As COVID-19 continues to affect many people globally, youths in Malawi are finding better ways to cushion poverty woes. Many youths have started opening new small-scale businesses that do not require much start-up capital.
Lawrence Bello, a secondary school student in Blantyre, has established a vegetable garden which is enabling him to get income on a daily basis.
“Living in the city is very hard, especially when you have no money to meet your basic needs. When it was announced that schools will be closed for a while, I tried to search for a job in the city, but due to COVID-19 restrictions I didn’t manage to get one because many companies were not recruiting new people,” Bello said.
“For this reason, with support from my grandmother, I decided to open a small garden in the backyard for us to get something out of it. Fortunately, the garden has been a success up to date. Am so overwhelmed with the results that am getting. At first, I thought working on a daily job was a true success but with this development am very certain that there are many ways to get money without stressing too much,” she said.

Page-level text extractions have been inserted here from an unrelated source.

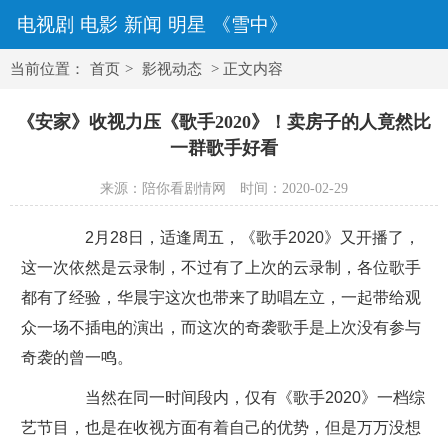
电视剧
电影
新闻
明星
《雪中》
当前位置：
首页
>
影视动态
> 正文内容
《安家》收视力压《歌手2020》！卖房子的人竟然比
一群歌手好看
来源：陪你看剧情网
时间：2020-02-29
2月28日，适逢周五，《歌手2020》又开播了，
这一次依然是云录制，不过有了上次的云录制，各位歌手
都有了经验，华晨宇这次也带来了助唱左立，一起带给观
众一场不插电的演出，而这次的奇袭歌手是上次没有参与
奇袭的曾一鸣。
当然在同一时间段内，仅有《歌手2020》一档综
艺节目，也是在收视方面有着自己的优势，但是万万没想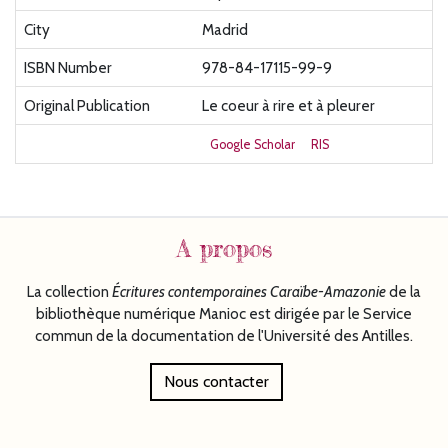
City
Madrid
ISBN Number
978-84-17115-99-9
Original Publication
Le coeur à rire et à pleurer
Google Scholar
RIS
A propos
La collection
Écritures
contemporaines Caraïbe-Amazonie
de la
bibliothèque numérique Manioc est dirigée par le Service
commun de la documentation de l'Université des Antilles.
Nous contacter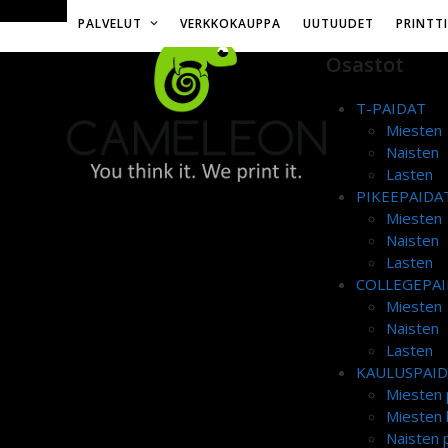
Skip
Toimitusmaksu 12€ tai ilmainen yli 50€ tilauksille
PALVELUT
VERKKOKAUPPA
UUTUUDET
PRINTT
to
content
Osastot
T-PAIDAT
Miesten
Naisten
Lasten
PIKEEPAIDA
Miesten
Naisten
Lasten
COLLEGEPAI
Miesten
Naisten
Lasten
KAULUSPAI
Miesten 
Miesten 
Naisten p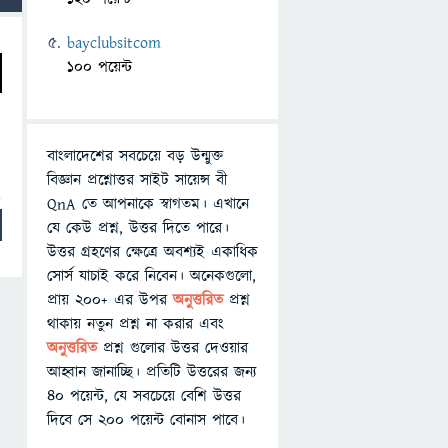
bayclubsitcom
100 পয়েন্ট
বাংলাদেশের সবচেয়ে বড় উন্মুক্ত
বিজ্ঞান প্রশ্নোত্তর সাইট সায়েন্স বী
QnA তে আপনাকে স্বাগতম। এখানে
যে কেউ প্রশ্ন, উত্তর দিতে পারে।
উত্তর গ্রহণের ক্ষেত্রে অবশ্যই একাধিক
সোর্স যাচাই করে নিবেন। অনেকগুলো,
প্রায় ২০০+ এর উপর
অনুত্তরিত
প্রশ্ন
থাকায় নতুন প্রশ্ন না করার এবং
অনুত্তরিত
প্রশ্ন গুলোর উত্তর দেওয়ার
আহ্বান জানাচ্ছি। প্রতিটি উত্তরের জন্য
৪০ পয়েন্ট, যে সবচেয়ে বেশি উত্তর
দিবে সে ২০০ পয়েন্ট বোনাস পাবে।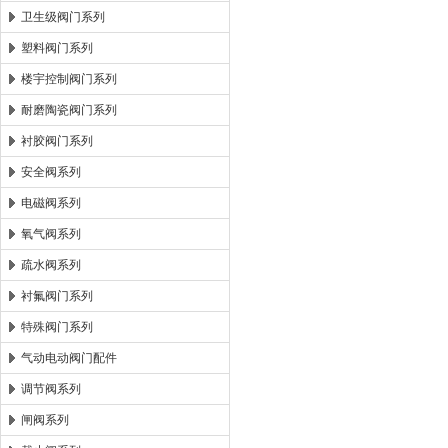
卫生级阀门系列
塑料阀门系列
楼宇控制阀门系列
耐磨陶瓷阀门系列
衬胶阀门系列
安全阀系列
电磁阀系列
氧气阀系列
疏水阀系列
衬氟阀门系列
特殊阀门系列
气动电动阀门配件
调节阀系列
闸阀系列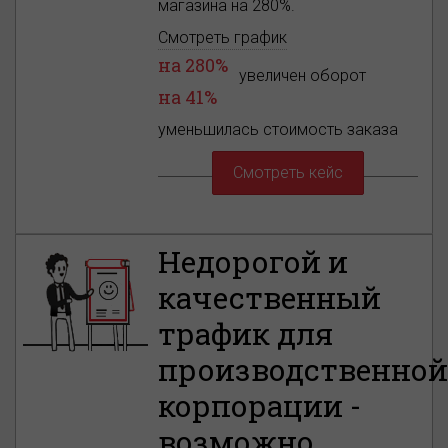
магазина на 280%.
Смотреть график
на 280%
увеличен оборот
на 41%
уменьшилась стоимость заказа
Смотреть кейс
Недорогой и
качественный
трафик для
производственно
корпорации -
возможно.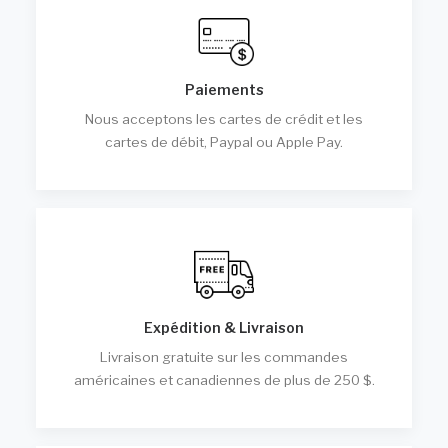
Paiements
Nous acceptons les cartes de crédit et les
cartes de débit, Paypal ou Apple Pay.
Expédition & Livraison
Livraison gratuite sur les commandes
américaines et canadiennes de plus de 250 $.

Many youths in Blantyre are engaging themselves into many small-scale businesses of different categories such as tin making, clothing, food delivery just to mention a few.
As for Emily Banda, 26, she has become innovative by selling charcoal balls made from charcoal dust. Even though the business is too involving, Banda is managing to make enough money for herself and her siblings.
“The closure of schools opened my mind to explore new opportunities that do not require heavy financial capital yet profitable. On a daily basis, I randomly collect charcoal dust from nearby markets and houses,” she said.
“At first, my friends from school were laughing at me but now they are amazed with what I produce from the charcoal dust and business. With this material being able to make charcoal balls which are sold at a good price than the actual charcoal, I believe that this can become a sustainable business on a long run and reducing the cutting down of trees in the process,” she said.